Question

If the force constant of a wire is K, the work done in increasing the length l of the wire by l is
A. $3Kl$
B. $2Kl$
C. $\dfrac{{K{l^2}}}{2}$
D. $\dfrac{{K{l^2}}}{3}$

Answer 1

Hint: When some amount of work is done against the conservative force then the work done will be stored in the system as the potential energy as energy can neither be created nor destroyed. By using this principle we will solve this question.

Formula used:
$\eqalign{
  & F = - Kx \cr
  & U = \dfrac{1}{2}K{x^2} \cr} $

Complete step-by-step answer:
We can compare this wire with the spring.
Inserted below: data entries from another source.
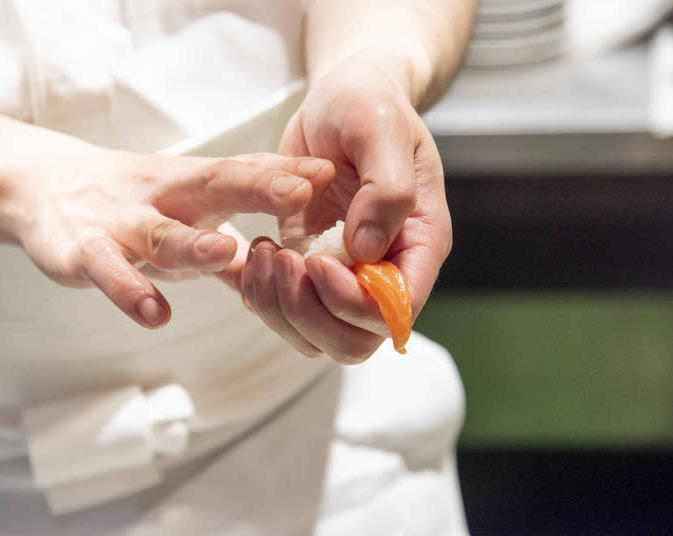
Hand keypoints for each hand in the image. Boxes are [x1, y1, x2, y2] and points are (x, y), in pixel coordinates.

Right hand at [0, 120, 331, 328]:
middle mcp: (162, 196)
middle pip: (213, 187)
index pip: (243, 173)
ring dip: (192, 243)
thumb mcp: (185, 215)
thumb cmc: (132, 203)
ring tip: (225, 253)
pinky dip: (128, 289)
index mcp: (192, 185)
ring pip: (160, 233)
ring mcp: (120, 222)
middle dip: (258, 189)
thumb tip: (290, 272)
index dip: (285, 175)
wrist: (40, 184)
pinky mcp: (80, 250)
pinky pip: (106, 270)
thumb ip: (235, 245)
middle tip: (300, 192)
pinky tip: (154, 312)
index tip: (328, 174)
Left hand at [241, 54, 451, 363]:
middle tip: (280, 261)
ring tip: (262, 252)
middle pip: (354, 340)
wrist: (341, 101)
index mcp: (417, 242)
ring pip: (316, 336)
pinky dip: (263, 296)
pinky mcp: (310, 269)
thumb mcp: (381, 129)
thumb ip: (386, 188)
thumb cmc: (368, 106)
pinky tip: (255, 253)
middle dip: (310, 313)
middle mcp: (385, 269)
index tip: (318, 261)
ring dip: (280, 307)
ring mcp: (346, 274)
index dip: (353, 302)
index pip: (395, 310)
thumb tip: (367, 250)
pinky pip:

In spring, as long as spring is in natural length it doesn’t have any energy. If we apply force to elongate it or compress it then the elongation or compression is produced in it and potential energy will be stored in the spring.
The spring force which opposes the applied force will be $F = - Kx$
Where ‘K’ is the force constant and ‘x’ is the elongation or compression produced and the negative sign indicates that spring force opposes the direction of change.
Initially for the wire there is no energy. The amount of work done to increase its length will be stored as internal potential energy.
Initial energy = 0
Work done to create the elongation ‘x’ is $W = F.x = (Kx)(x) = K{x^2}$
So this is converted to the energy and hence the final energy = $K{x^2}$
Now as the spring force varies linearly with elongation, force is not constant and it varies at every instant and it is the same in case of work done so work also varies which means energy at every instant also varies.
Even though energy at every instant is varying we know the initial energy and the final energy we take the average of to find out the energy stored.
In this wire case $x = l$ hence the final energy is $K{l^2}$
So average energy is $\dfrac{{0 + K{l^2}}}{2} = \dfrac{1}{2}K{l^2}$
So the work done in increasing the length is $\dfrac{1}{2}K{l^2}$

So, the correct answer is “Option C”.

Note: The energy stored in the wire is only half the work done. One might doubt where the other half of work has gone. The other half of the work is lost as heat. Same with the case of spring i.e half work is stored as internal potential energy and the remaining half is lost as heat.